Collected data
——————
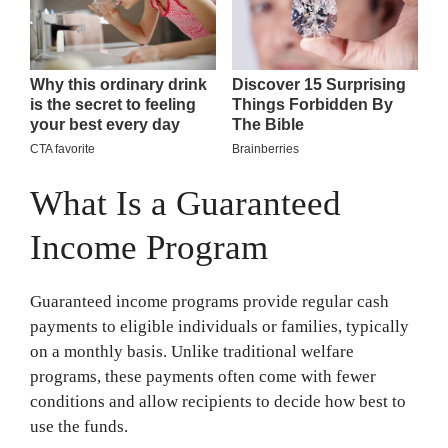
What Is a Guaranteed
Income Program
Guaranteed income programs provide regular cash
payments to eligible individuals or families, typically
on a monthly basis. Unlike traditional welfare
programs, these payments often come with fewer
conditions and allow recipients to decide how best to
use the funds.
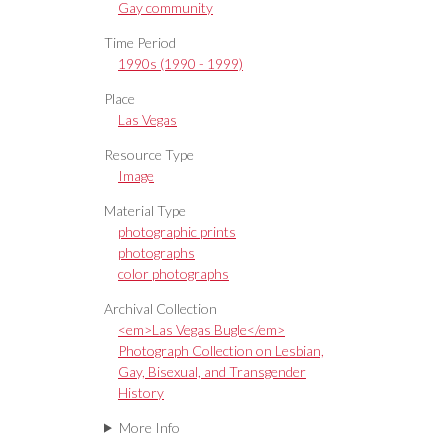
Gay community
Time Period
1990s (1990 - 1999)
Place
Las Vegas
Resource Type
Image
Material Type
photographic prints
photographs
color photographs
Archival Collection
<em>Las Vegas Bugle</em>
Photograph Collection on Lesbian,
Gay, Bisexual, and Transgender
History
More Info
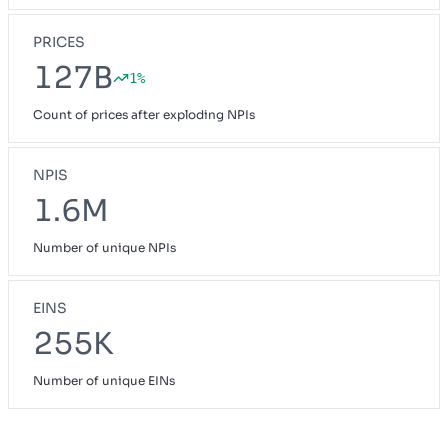
PRICES
127B
1%
Count of prices after exploding NPIs
NPIS
1.6M
Number of unique NPIs
EINS
255K
Number of unique EINs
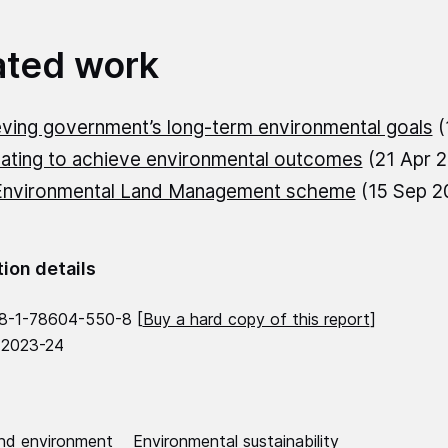
ated work
ving government’s long-term environmental goals
(
ating to achieve environmental outcomes
(21 Apr 
Environmental Land Management scheme
(15 Sep 2
tion details
8-1-78604-550-8 [
Buy a hard copy of this report
]
 2023-24
nd environment
Environmental sustainability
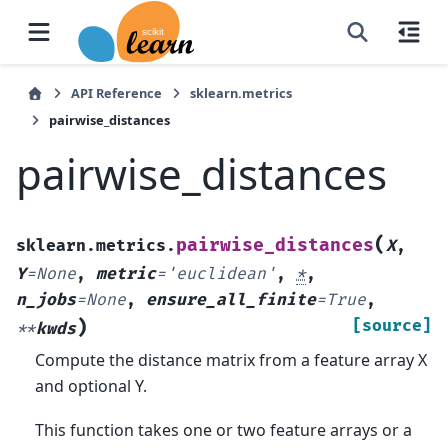
API Reference
sklearn.metrics
pairwise_distances
pairwise_distances
(
pairwise_distances
sklearn.metrics.
X
,
Y
=
None
,
metric
=
'euclidean'
,
*
,
n_jobs
=
None
,
ensure_all_finite
=
True
,
)
[source]
**
kwds
Compute the distance matrix from a feature array X
and optional Y.
This function takes one or two feature arrays or a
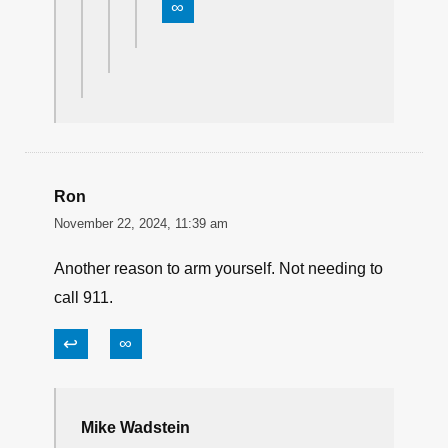
∞
Ron
November 22, 2024, 11:39 am
Another reason to arm yourself. Not needing to
call 911.
↩
∞
Mike Wadstein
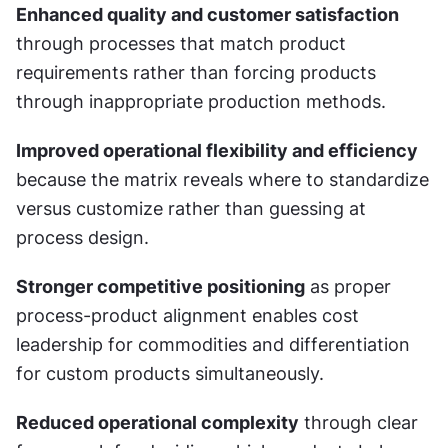
Enhanced quality and customer satisfaction
through processes that match product 
requirements rather than forcing products 
through inappropriate production methods.
Improved operational flexibility and efficiency
because the matrix reveals where to standardize 
versus customize rather than guessing at 
process design.
Stronger competitive positioning
 as proper 
process-product alignment enables cost 
leadership for commodities and differentiation 
for custom products simultaneously.
Reduced operational complexity
 through clear 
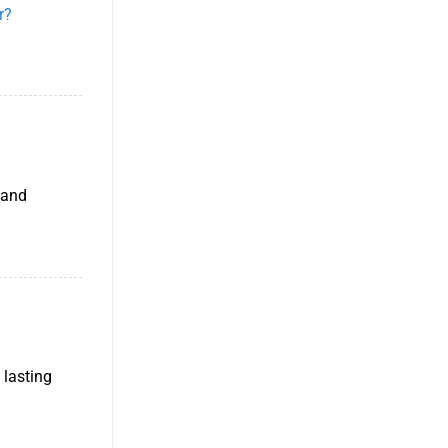
r?
 and
 lasting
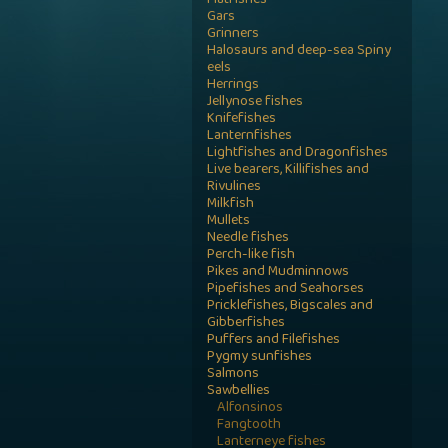
Flatfishes
Gars
Grinners
Halosaurs and deep-sea Spiny
eels
Herrings
Jellynose fishes
Knifefishes
Lanternfishes
Lightfishes and Dragonfishes
Live bearers, Killifishes and
Rivulines
Milkfish
Mullets
Needle fishes
Perch-like fish
Pikes and Mudminnows
Pipefishes and Seahorses
Pricklefishes, Bigscales and
Gibberfishes
Puffers and Filefishes
Pygmy sunfishes
Salmons
Sawbellies
Alfonsinos
Fangtooth
Lanterneye fishes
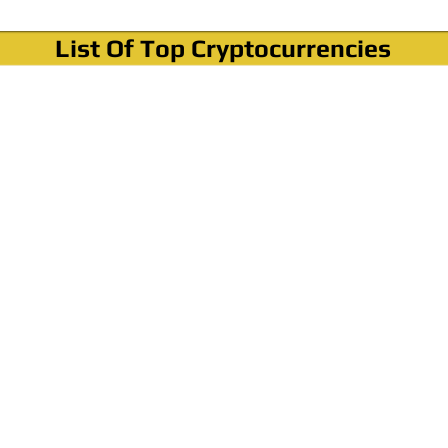
List Of Top Cryptocurrencies
Where To Buy Bitcoin?
How To Buy Bitcoin? Step by step Video
How To Buy Bitcoin With Credit Card?
How To Buy Bitcoin With PayPal?
Cryptocurrency News & Informations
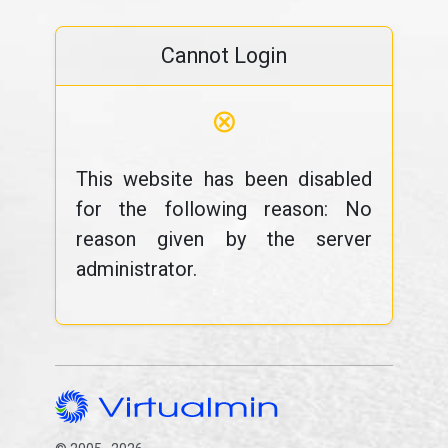
Cannot Login
⊗
This website has been disabled
for the following reason: No
reason given by the server
administrator.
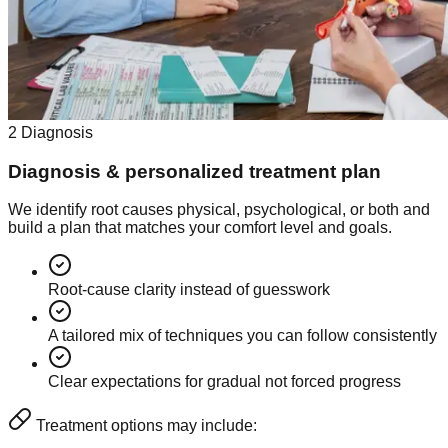
2
Diagnosis
Diagnosis & personalized treatment plan
We identify root causes physical, psychological, or both and
build a plan that matches your comfort level and goals.
Root-cause clarity instead of guesswork
A tailored mix of techniques you can follow consistently
Clear expectations for gradual not forced progress
Treatment options may include:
——————
» **Work to be completed**:
Reproduce word for word the lines from the one containing "Cannot Login" through the last line of the entries, inclusive. Leave the pictures out of your answer.

» **Answer below**:
Cannot Login
⊗
This website has been disabled
for the following reason: No
reason given by the server
administrator.
2
Diagnosis
Diagnosis & personalized treatment plan
We identify root causes physical, psychological, or both and
build a plan that matches your comfort level and goals.
Root-cause clarity instead of guesswork
A tailored mix of techniques you can follow consistently
Clear expectations for gradual not forced progress
Treatment options may include:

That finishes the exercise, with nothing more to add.